Often, entrepreneurs and tech leaders hear advice that they should take more calculated risks if they want to be successful. Leaping into the unknown is undoubtedly scary. However, stepping out of your comfort zone is critical to your success. When you take a risk, you grow, improve, and achieve results above your current limits. In this article at Enterprise Software Innovators, Jay Dominick explains how risk mitigation helps you avoid failure.
Is Risk Mitigation Necessary to Avoid Failure?

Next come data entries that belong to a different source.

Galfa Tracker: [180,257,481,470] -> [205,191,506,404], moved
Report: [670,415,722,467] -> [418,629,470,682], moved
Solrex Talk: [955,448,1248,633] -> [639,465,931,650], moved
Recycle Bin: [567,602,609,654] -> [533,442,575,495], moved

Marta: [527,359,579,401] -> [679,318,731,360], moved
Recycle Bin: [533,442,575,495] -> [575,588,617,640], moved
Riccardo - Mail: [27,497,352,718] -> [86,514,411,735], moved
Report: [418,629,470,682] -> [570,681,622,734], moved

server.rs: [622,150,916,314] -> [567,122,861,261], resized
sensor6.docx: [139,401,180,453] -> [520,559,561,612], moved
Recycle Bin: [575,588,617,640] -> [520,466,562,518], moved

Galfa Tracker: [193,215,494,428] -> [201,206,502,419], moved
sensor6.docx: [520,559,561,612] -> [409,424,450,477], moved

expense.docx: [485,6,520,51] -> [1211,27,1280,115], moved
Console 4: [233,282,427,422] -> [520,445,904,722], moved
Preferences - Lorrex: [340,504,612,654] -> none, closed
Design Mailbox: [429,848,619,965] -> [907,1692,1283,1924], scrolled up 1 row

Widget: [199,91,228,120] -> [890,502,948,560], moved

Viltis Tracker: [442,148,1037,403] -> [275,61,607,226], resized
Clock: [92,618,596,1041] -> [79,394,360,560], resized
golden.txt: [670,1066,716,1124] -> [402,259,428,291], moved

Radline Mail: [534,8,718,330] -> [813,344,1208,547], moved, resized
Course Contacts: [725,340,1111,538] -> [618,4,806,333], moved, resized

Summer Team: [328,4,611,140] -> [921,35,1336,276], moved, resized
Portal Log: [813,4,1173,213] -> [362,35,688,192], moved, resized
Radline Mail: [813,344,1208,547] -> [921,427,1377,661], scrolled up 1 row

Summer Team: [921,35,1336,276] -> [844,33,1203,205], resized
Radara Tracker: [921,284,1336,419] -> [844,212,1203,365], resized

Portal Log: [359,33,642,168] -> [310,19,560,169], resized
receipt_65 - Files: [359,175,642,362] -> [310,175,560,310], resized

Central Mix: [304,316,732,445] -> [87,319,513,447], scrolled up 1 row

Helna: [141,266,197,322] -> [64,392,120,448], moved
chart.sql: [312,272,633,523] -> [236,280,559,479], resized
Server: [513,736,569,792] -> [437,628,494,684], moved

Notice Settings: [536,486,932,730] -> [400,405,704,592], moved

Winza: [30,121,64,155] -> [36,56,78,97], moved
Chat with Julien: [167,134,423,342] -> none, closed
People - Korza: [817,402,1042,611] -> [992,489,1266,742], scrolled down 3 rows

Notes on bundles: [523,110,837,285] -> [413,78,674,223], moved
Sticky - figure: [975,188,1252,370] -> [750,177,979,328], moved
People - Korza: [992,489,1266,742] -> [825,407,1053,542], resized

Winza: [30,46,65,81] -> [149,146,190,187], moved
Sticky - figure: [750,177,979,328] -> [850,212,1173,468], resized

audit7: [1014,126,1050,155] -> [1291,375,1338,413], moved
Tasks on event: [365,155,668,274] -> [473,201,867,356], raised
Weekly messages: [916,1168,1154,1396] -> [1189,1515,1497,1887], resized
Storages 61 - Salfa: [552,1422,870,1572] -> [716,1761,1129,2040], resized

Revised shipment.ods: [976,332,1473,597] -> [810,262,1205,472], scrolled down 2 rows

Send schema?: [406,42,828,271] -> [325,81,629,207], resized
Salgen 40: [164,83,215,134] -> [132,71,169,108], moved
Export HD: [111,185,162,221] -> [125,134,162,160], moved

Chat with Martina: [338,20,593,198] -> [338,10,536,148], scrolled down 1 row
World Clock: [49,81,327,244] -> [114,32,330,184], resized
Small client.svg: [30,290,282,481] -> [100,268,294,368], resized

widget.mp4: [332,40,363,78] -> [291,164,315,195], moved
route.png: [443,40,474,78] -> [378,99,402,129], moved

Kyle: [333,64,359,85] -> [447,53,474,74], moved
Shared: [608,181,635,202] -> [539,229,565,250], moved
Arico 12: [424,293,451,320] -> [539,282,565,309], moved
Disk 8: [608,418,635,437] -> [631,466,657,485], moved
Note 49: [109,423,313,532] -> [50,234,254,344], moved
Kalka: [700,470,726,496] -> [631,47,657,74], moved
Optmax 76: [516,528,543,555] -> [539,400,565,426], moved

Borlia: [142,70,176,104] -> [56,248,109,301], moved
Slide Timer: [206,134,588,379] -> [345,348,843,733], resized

Risk mitigation does not necessarily avoid failure. Failure is a part of any tech innovation, especially when pushing yourself to new limits. However, risk mitigation allows business leaders to identify opportunities, enables growth, and spurs creativity. As a leader, if you stay safe and avoid the unknown or negative outcome, the organizational culture tends to become stagnant. In an IT company, when chief information officers (CIOs) distance themselves from the norm of efficiency and effectiveness of the technology curve, they become legacy. “Their job is to make sure their organizations do not become legacy because, you know, once you become legacy, you are no longer relevant, and you get disintermediated in some sort of way,” says Dominick.
How to Keep Your Organization Healthy
Dominick suggests you collaborate with startups. The collaboration allows your staff and organization to think differently. Employees that have earlier taken risks will have solutions that are quantitatively different than how you mitigate threats. Additionally, it gives a sneak peek into an innovator’s thought process.
Experts believe that if CIOs come in with an agenda that worked in the past without recognizing the current institutional culture, innovation or implementation of new technology can go wrong. Therefore, a good leader must take accountability for their mistakes and credit their success to the team, says the author. Being authentic, transparent, and honest is an essential quality of a leader.